29.4.16

A CONTA DE REALE JR SOBRE A ECONOMIA É UM BESTEIROL

JOSÉ CARLOS DE ASSIS -


Um comentarista de artigo anterior reclamou que eu estava escrevendo com o fígado. É verdade. O grau de estupidez que está prevalecendo no debate político de verniz econômico tira qualquer um do sério. Ontem vi o advogado Miguel Reale Júnior sustentar no Senado que o crime de “desequilíbrio fiscal” da Presidenta Dilma levou a economia à recessão e ao aprofundamento do desemprego. Sua ênfase foi impressionante. Estabeleceu uma relação de causa e efeito entre déficit fiscal e contração da economia de uma forma aparentemente irrespondível.

Pois bem, isso não passa de uma grossa imbecilidade. Déficits fiscais produzem crescimento, não contração. O risco econômico do déficit é a inflação, que normalmente só ocorre em economias em forte expansão. Aqui no Brasil não é bem assim porque o Banco Central dos banqueiros privados faz uma política monetária tão estúpida de sustentação de altas taxas de juros e contração da liquidez que anula qualquer efeito expansivo do déficit fiscal. De qualquer modo, o déficit é sempre expansionista porque põe mais recursos na economia do que retira dela. Por isso minha diferença em relação ao Governo Dilma não é que ela tenha feito déficit, mas que só o tenha feito tardiamente.

Claro que pouco importa para o curso do processo de impeachment que Reale Jr fale uma arrematada idiotice do ponto de vista econômico. Estamos diante de um jogo de cartas marcadas. Nessa altura só o anjo Gabriel com sua espada flamejante, pousando com suas longas asas na sala verde do Congresso, poderia salvar Dilma do impeachment. E aqui é bom deixar claro que não é crime de responsabilidade, mas as profundas ambiguidades de um governo eleito pela esquerda e que governou para a direita a razão última desse desfecho.

Aproveito para esclarecer outro ponto de meu artigo anterior que foi contestado. Alguém disse que o New Deal nos EUA não foi lá aquele sucesso pois só com a Segunda Guerra o desemprego realmente baixou. Isso é uma arrematada bobagem. O plano foi lançado em 1933, com grandes gastos orçamentários deficitários e imediato sucesso, até que, em 36 e 37, o Congresso obrigou o Governo a cortar o déficit. Como era de se esperar, o crescimento recuou. Mas isso bastou para que Roosevelt metesse o pé no acelerador de novo, o que fez a economia responder imediatamente.

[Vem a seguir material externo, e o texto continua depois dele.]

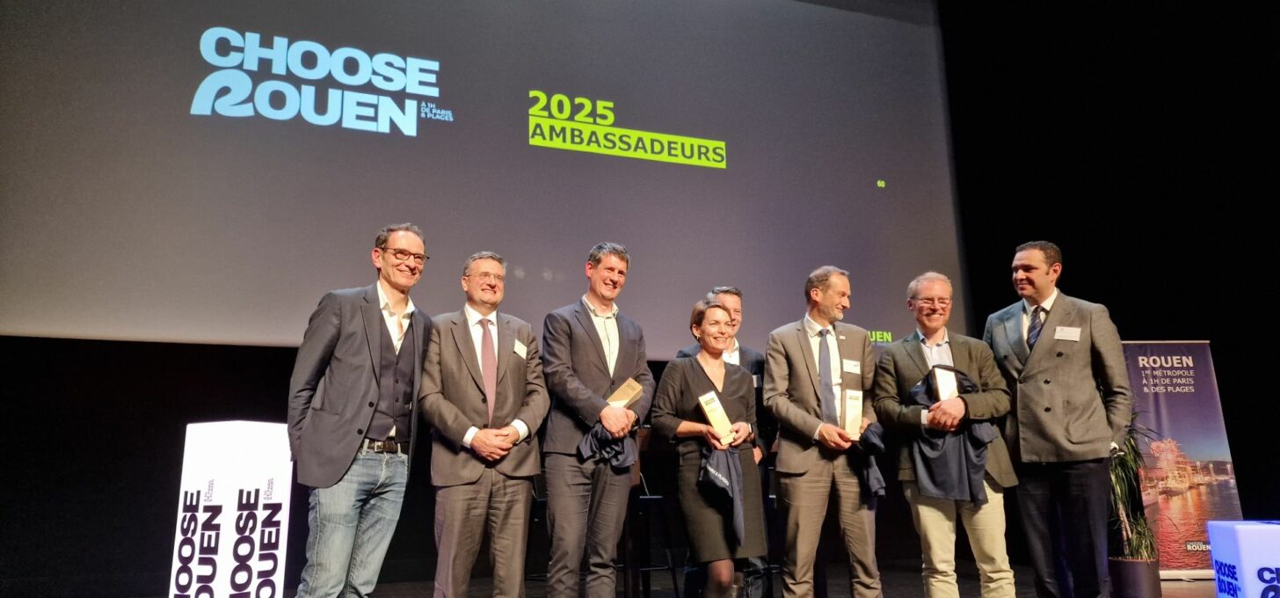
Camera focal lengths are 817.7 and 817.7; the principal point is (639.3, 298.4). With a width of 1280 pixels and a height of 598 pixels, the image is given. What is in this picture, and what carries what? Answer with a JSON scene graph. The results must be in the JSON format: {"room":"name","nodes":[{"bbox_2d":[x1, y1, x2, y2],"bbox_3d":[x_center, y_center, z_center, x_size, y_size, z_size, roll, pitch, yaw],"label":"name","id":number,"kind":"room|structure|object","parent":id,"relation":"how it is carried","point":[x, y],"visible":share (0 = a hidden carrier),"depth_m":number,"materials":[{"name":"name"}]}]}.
{"room":"event hall","nodes":[
{"label":"event hall","id":0,"kind":"room"},
{"bbox_2d":[38,560,1236,597],"bbox_3d":[0.951,1.367,2.531,9.741,0.148,7.951,4,-13,-20],"label":"stage floor","id":1,"kind":"structure","parent":0,"point":[1195,585],"depth_m":5.66,"materials":[{"name":"brown wood"}]},
{"bbox_2d":[169,417,296,597],"bbox_3d":[-1.591,0.945,3.195,0.318,0.946,0.316,-6,-14,23],"label":"white pedestal","id":2,"kind":"object","parent":1,"relation":"on","point":[259,567],"visible":0.99,"depth_m":3.11,"materials":[{"name":"white"}]},
{"bbox_2d":[287,224,434,597],"bbox_3d":[-1.163,0.569,3.394,0.566,1.727,0.626,4,-13,-20],"label":"man","id":3,"kind":"object","parent":1,"relation":"on","point":[356,419],"visible":0.98,"depth_m":3.24},
{"bbox_2d":[418,249,547,597],"bbox_3d":[-0.726,0.677,3.770,0.579,1.713,0.606,4,-13,-20],"label":"man","id":4,"kind":"object","parent":1,"relation":"on","point":[474,500],"visible":0.98,"depth_m":3.60},
{"bbox_2d":[513,339,527,357],"bbox_3d":[-0.561,0.239,3.849,0.033,0.068,0.136,-4,-13,16],"label":"name tag","id":5,"kind":"object","parent":4,"relation":"attached to","point":[518,348],"visible":0.96,"depth_m":3.85,"materials":[{"name":"white"}]},
{"bbox_2d":[538,244,654,597],"bbox_3d":[-0.216,0.675,3.949,0.573,1.830,0.594,4,-13,-20],"label":"man","id":6,"kind":"object","parent":1,"relation":"on","point":[600,352],"visible":0.98,"depth_m":3.77},
{"bbox_2d":[576,419,638,468],"bbox_3d":[-0.145,0.681,3.826,0.295,0.195,0.192,4,-13,-20],"label":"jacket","id":7,"kind":"object","parent":6,"relation":"in","point":[595,434],"visible":0.74,"depth_m":3.79,"materials":[{"name":"blue fabric"}]},
{"bbox_2d":[604,377,644,407],"bbox_3d":[-0.096,0.538,4.072,0.192,0.248,0.152,-8,-14,30],"label":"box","id":8,"kind":"object","parent":6,"relation":"in","point":[622,394],"visible":0.66,"depth_m":4.05,"materials":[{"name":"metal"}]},
{"bbox_2d":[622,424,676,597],"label":"chair","id":9,"kind":"object","parent":1,"relation":"on","point":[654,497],"visible":0.52,"depth_m":4.96,"materials":[{"name":"black metal"}]},
{"bbox_2d":[652,298,767,597],"bbox_3d":[0.361,0.844,4.060,0.558,1.583,0.610,4,-13,-20],"label":"woman","id":10,"kind":"object","parent":1,"relation":"on","point":[687,381],"visible":0.92,"depth_m":3.91},
{"bbox_2d":[697,391,739,445],"bbox_3d":[0.382,0.604,4.010,0.148,0.254,0.144,8,-15,-33],"label":"box","id":11,"kind":"object","parent":10,"relation":"in","point":[705,409],"visible":0.85,"depth_m":3.99,"materials":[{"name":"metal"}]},
{"bbox_2d":[698,443,748,546],"bbox_3d":[0.401,0.926,3.875,0.260,0.427,0.229,4,-13,-20],"label":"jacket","id":12,"kind":"object","parent":10,"relation":"in","point":[728,461],"visible":0.87,"depth_m":3.86,"materials":[{"name":"fabric"}]},
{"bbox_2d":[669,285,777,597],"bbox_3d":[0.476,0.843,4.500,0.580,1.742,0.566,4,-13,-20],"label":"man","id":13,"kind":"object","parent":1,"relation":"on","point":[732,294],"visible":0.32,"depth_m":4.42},
{"bbox_2d":[762,265,886,597],"bbox_3d":[0.943,0.737,4.175,0.624,1.800,0.562,4,-13,-20],"label":"man","id":14,"kind":"object","parent":1,"relation":"on","point":[805,352],"visible":0.98,"depth_m":4.01},
{"bbox_2d":[841,358,861,373],"bbox_3d":[1.071,0.343,4.117,0.137,0.069,0.037,4,-13,-20],"label":"name tag","id":15,"kind":"object","parent":14,"relation":"attached to","point":[852,363],"visible":0.96,"depth_m":4.12,"materials":[{"name":"white"}]},
{"bbox_2d":[840,388,863,436],"bbox_3d":[1.066,0.596,4.109,0.106,0.257,0.155,-3,-13,9],"label":"box","id":16,"kind":"object","parent":14,"relation":"in","point":[852,418],"visible":0.89,"depth_m":4.07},
{"bbox_2d":[850,421,887,498],"bbox_3d":[1.119,0.790,4.017,0.191,0.357,0.204,4,-13,-20],"label":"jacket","id":17,"kind":"object","parent":14,"relation":"in","point":[869,480],"visible":0.78,"depth_m":3.98,"materials":[{"name":"blue fabric"}]},
{"bbox_2d":[872,272,1023,597],"bbox_3d":[1.551,0.753,4.119,0.586,1.751,0.611,0,-12,-3],"label":"man","id":18,"kind":"object","parent":1,"relation":"on","point":[905,369],"visible":0.92,"depth_m":4.00},
{"bbox_2d":[930,364,960,401],"bbox_3d":[1.550,0.487,4.131,0.152,0.252,0.145,4,-13,-20],"label":"box","id":19,"kind":"object","parent":18,"relation":"in","point":[938,375],"visible":0.61,"depth_m":4.09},
{"bbox_2d":[900,366,993,502],"bbox_3d":[1.519,0.681,4.012,0.434,0.620,0.343,-1,-12,4],"label":"jacket","id":20,"kind":"object","parent":18,"relation":"in","point":[926,390],"visible":0.75,"depth_m":3.94,"materials":[{"name":"blue fabric"}]},
{"bbox_2d":[982,242,1129,597],"bbox_3d":[2.079,0.642,4.022,0.585,1.848,0.665,4,-13,-20],"label":"man","id":21,"kind":"object","parent":1,"relation":"on","point":[1047,352],"visible":0.96,"depth_m":3.87},
{"bbox_2d":[1054,325,1081,341],"bbox_3d":[2.038,0.169,3.896,0.108,0.072,0.064,1,-12,-7],"label":"name tag","id":22,"kind":"object","parent":21,"relation":"attached to","point":[1058,330],"visible":0.97,"depth_m":3.90,"materials":[{"name":"white paper"}]},
{"bbox_2d":[1107,555,1161,597],"bbox_3d":[3.006,1.731,4.992,0.312,0.278,0.314,4,-13,-20],"label":"plant pot","id":23,"kind":"object","parent":1,"relation":"on","point":[1140,563],"visible":0.74,"depth_m":4.87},
{"bbox_2d":[1105,410,1165,561],"bbox_3d":[2.981,1.210,5.142,0.692,1.206,0.691,4,-13,-20],"label":"potted plant","id":24,"kind":"object","parent":23,"relation":"in","point":[1127,461],"visible":0.48,"depth_m":4.99,"materials":[{"name":"green plant"}]},
{"bbox_2d":[1120,340,1243,577],"bbox_3d":[4.023,1.174,6.128,0.810,1.798,0.127,-1,-12,1],"label":"roll-up banner","id":25,"kind":"object","parent":1,"relation":"on","point":[1165,415],"visible":0.76,"depth_m":6.14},
{"bbox_2d":[1206,518,1279,597],"bbox_3d":[2.670,1.209,3.446,0.336,0.531,0.342,-5,-13,18],"label":"cube","id":26,"kind":"object","parent":1,"relation":"on","point":[1243,529],"visible":0.99,"depth_m":3.39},
{"bbox_2d":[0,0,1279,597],"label":"back wall","id":27,"kind":"structure","parent":0,"point":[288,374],"depth_m":6.19,"materials":[{"name":"black fabric"}]},
{"bbox_2d":[0,0,969,354],"bbox_3d":[-0.657,-1.351,6.580,7.731,3.725,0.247,4,-13,-20],"label":"projection screen","id":28,"kind":"object","parent":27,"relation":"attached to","point":[711,171],"visible":0.96,"depth_m":6.15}
]}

O argumento de que o desemprego americano só acabou por causa da guerra é outra baboseira. A política keynesiana propõe gastos públicos deficitários, mas não os qualifica. Esses gastos podem ser tanto civis quanto militares, pois o importante é que levem ao aumento da demanda efetiva e daí ao investimento. Nos anos 80, o grande introdutor do neoliberalismo no mundo, Ronald Reagan, pôs a economia americana no rum o da recuperação mediante gigantescos déficits orçamentários militares.

Alguns leitores não muito familiarizados com economia, mas que me honram com seus comentários, se esqueceram de levar em conta o que mostrei sobre a economia norte-americana na atual crise: déficits gigantescos anuais que garantiram a queda do desemprego a partir de 2009, começando por 1,4 trilhão de dólares e só caindo abaixo de 1 trilhão dois anos atrás. E também mencionei a performance brasileira de 2009 e 2010, quando fizemos investimentos deficitários de 180 bilhões de reais via BNDES, garantindo um crescimento econômico de 7,5% no segundo ano. Isso é suficiente, ou é preciso desenhar?

Finalmente, um leitor disse que só o dinheiro garante a produção. Está enganado. O que garante a produção é o trabalho. Mobilizar trabalho ocioso com dinheiro oriundo de déficit orçamentário é a forma mais racional de promover crescimento e emprego.

*Economista, doutor pela Coppe/UFRJ.